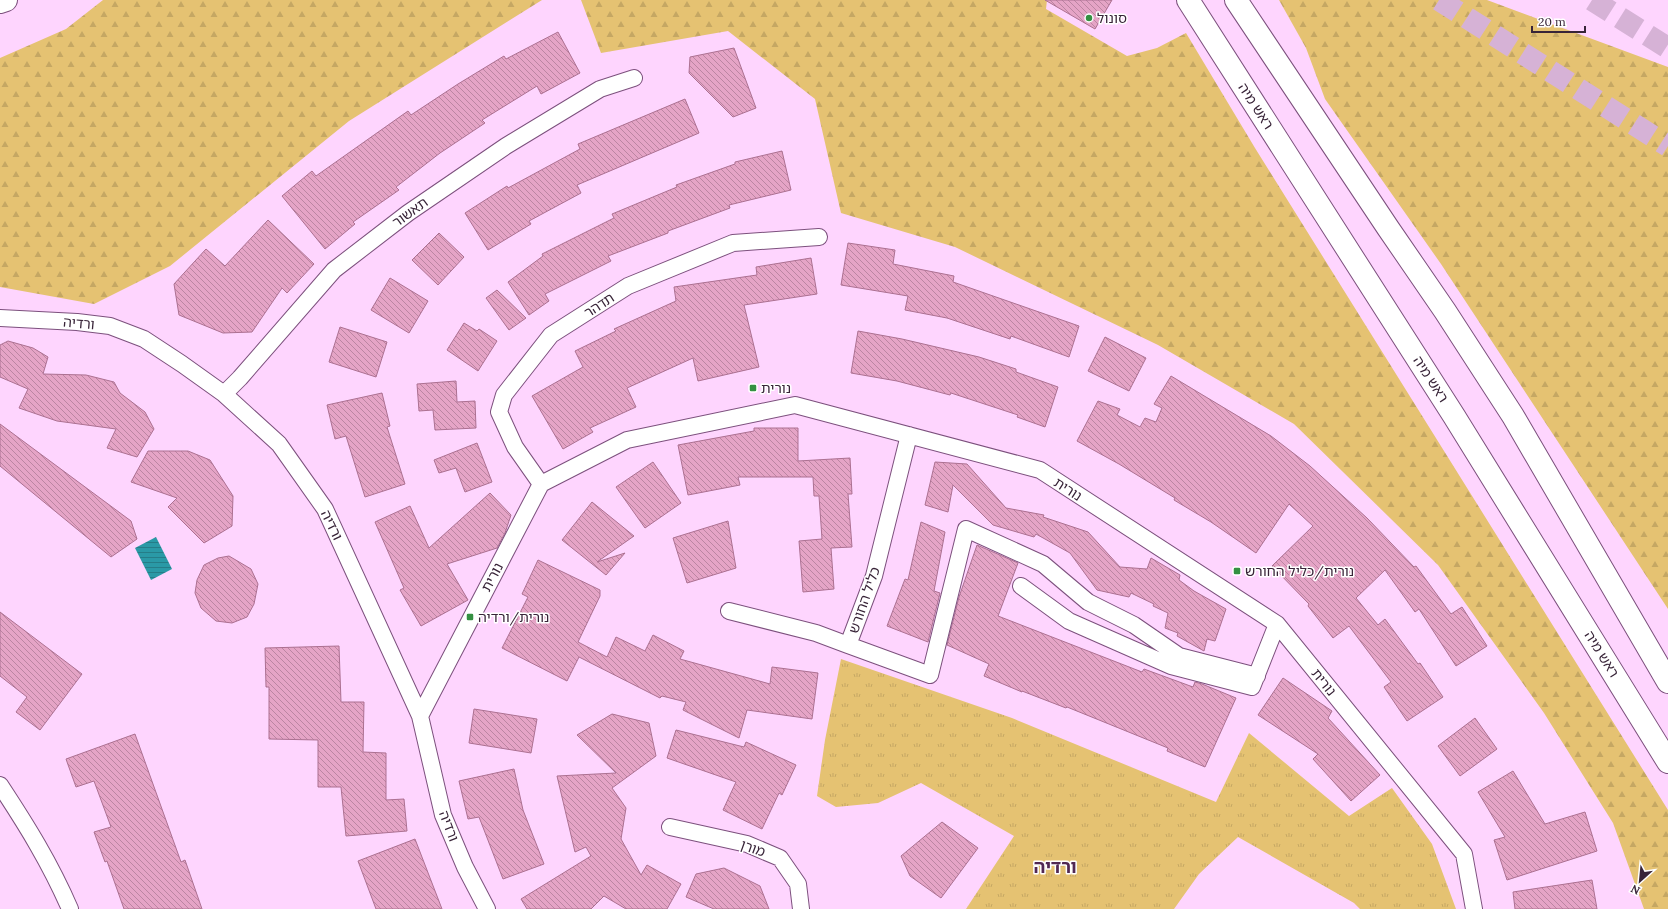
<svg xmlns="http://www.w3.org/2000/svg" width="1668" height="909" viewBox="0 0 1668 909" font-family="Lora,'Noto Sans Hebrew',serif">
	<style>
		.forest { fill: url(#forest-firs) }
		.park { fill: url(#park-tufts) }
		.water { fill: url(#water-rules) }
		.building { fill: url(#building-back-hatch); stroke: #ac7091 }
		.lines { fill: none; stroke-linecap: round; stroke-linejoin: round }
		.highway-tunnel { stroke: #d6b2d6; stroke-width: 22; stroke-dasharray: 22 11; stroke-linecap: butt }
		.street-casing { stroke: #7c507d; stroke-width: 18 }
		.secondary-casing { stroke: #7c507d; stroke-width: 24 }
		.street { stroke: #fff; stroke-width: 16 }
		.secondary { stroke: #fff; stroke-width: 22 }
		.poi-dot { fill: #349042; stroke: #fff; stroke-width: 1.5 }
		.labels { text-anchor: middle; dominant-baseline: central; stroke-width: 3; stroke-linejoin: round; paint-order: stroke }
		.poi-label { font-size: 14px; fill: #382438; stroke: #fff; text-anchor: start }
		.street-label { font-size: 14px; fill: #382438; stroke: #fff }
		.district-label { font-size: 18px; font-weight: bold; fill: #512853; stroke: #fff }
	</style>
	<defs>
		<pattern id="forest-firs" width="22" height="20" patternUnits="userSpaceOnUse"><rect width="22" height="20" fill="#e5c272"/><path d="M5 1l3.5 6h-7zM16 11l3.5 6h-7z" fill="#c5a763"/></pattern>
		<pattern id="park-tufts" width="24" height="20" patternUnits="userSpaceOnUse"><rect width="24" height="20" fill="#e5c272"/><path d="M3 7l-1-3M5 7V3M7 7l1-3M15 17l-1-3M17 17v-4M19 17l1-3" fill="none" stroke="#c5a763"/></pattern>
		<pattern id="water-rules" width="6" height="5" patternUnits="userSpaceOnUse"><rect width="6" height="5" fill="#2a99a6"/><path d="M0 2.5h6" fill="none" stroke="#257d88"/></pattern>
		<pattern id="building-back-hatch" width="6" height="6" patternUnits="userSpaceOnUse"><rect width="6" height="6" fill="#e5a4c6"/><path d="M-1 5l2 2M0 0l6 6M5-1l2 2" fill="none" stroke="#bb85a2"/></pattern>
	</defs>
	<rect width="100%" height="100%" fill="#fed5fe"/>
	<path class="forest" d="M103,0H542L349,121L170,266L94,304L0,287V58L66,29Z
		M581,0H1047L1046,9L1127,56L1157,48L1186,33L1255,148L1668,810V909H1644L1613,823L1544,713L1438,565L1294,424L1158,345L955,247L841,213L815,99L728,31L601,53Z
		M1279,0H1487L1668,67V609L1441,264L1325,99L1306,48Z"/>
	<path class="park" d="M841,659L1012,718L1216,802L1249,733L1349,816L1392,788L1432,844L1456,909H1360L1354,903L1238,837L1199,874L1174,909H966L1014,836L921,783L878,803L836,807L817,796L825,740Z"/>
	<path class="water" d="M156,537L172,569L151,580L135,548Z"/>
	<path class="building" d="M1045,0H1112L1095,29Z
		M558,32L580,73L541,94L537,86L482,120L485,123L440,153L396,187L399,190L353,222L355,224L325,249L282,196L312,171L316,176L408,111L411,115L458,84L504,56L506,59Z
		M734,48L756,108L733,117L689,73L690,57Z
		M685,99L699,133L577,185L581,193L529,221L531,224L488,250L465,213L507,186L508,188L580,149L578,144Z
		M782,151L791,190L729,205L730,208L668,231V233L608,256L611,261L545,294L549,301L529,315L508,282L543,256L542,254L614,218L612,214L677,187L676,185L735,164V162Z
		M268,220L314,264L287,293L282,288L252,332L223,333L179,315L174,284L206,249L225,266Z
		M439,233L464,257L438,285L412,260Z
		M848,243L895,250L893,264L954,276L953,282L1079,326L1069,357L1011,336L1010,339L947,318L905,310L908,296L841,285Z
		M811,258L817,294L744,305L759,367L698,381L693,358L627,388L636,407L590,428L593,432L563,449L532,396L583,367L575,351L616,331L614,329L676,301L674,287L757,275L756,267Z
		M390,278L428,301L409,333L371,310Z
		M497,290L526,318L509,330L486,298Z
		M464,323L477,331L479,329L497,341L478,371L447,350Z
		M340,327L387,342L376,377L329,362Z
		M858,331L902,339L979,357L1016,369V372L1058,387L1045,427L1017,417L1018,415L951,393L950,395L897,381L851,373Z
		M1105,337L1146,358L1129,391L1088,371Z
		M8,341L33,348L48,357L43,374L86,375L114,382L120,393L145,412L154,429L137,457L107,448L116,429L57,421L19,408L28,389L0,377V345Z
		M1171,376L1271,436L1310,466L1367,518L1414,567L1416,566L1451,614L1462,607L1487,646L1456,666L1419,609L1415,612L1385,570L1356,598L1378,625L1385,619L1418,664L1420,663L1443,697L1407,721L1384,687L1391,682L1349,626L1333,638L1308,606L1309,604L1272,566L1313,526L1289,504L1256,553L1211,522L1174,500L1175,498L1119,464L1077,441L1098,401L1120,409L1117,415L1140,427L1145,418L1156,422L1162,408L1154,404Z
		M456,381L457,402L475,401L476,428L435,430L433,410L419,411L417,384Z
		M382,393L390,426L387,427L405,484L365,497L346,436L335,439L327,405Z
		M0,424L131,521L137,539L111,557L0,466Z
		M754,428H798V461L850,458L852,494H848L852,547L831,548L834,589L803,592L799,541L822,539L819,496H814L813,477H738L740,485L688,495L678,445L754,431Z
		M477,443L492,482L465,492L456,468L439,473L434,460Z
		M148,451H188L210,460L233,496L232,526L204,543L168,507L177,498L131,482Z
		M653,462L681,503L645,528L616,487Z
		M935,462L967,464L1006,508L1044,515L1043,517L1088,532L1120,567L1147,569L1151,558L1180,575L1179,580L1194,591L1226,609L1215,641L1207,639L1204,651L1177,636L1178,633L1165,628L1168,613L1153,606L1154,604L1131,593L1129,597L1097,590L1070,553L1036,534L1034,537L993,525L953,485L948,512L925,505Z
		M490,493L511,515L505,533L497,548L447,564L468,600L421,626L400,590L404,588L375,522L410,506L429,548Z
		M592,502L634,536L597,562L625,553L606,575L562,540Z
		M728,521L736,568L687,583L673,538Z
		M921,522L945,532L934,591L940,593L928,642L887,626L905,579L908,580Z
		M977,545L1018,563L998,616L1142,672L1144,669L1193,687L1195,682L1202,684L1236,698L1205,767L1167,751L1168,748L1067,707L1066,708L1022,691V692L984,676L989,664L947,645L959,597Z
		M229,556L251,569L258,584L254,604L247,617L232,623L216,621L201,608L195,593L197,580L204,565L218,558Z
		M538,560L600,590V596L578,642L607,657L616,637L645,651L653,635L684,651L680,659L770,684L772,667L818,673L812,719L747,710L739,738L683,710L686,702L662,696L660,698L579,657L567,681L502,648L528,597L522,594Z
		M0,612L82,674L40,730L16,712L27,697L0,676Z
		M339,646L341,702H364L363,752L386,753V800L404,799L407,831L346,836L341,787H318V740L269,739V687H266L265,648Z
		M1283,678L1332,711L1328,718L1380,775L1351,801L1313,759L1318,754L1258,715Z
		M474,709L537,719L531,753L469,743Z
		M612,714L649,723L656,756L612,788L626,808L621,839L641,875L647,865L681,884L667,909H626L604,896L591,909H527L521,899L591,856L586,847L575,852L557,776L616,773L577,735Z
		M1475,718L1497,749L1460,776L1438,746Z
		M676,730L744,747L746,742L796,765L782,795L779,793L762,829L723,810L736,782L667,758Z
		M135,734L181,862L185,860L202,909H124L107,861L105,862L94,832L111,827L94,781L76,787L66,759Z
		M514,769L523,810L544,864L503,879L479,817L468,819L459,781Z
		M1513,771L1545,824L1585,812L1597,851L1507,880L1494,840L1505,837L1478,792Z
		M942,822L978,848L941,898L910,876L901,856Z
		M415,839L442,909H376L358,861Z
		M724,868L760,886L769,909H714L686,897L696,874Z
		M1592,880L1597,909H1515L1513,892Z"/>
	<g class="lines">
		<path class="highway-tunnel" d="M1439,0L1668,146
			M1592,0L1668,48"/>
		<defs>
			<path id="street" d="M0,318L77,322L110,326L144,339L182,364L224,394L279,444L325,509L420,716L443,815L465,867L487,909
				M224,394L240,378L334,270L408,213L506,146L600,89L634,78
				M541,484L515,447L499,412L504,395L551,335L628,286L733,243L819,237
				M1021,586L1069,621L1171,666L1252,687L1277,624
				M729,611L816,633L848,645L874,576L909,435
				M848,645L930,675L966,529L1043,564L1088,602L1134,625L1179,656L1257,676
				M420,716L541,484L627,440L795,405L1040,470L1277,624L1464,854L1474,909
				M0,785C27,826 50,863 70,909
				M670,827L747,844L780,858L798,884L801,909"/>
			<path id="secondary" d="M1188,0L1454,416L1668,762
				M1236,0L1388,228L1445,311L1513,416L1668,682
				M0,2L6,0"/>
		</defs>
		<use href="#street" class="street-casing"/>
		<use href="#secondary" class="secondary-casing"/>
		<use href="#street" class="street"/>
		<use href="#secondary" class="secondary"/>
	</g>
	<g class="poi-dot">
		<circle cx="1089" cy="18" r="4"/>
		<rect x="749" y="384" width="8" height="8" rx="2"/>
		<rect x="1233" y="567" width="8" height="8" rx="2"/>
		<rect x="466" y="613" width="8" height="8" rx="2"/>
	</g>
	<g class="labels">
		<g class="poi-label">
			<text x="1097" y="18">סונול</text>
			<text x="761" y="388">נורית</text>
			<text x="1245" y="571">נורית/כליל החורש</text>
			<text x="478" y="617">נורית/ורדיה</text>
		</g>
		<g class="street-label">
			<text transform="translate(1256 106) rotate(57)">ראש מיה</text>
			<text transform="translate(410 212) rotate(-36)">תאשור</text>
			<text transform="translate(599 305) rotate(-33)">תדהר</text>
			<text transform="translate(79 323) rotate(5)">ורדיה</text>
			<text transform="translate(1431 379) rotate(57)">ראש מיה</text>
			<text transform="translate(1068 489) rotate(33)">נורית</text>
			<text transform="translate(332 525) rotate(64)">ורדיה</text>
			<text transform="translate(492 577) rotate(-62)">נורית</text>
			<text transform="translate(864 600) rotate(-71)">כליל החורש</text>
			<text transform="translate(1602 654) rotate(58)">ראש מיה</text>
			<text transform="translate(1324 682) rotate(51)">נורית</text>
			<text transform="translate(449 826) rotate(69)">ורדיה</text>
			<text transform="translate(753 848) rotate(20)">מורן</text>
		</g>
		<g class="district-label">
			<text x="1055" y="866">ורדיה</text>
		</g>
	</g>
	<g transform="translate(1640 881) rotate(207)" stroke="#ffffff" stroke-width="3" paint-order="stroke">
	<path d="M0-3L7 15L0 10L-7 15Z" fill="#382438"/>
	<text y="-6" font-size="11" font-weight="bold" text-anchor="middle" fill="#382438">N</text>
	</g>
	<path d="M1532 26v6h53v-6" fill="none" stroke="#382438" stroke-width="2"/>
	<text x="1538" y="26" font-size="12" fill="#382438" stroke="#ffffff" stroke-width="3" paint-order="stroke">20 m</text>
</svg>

▸ EXERCISE BRIEF: The number of lines in this listing that hold "labels" is the only answer required.

▸ FINAL ANSWER: 2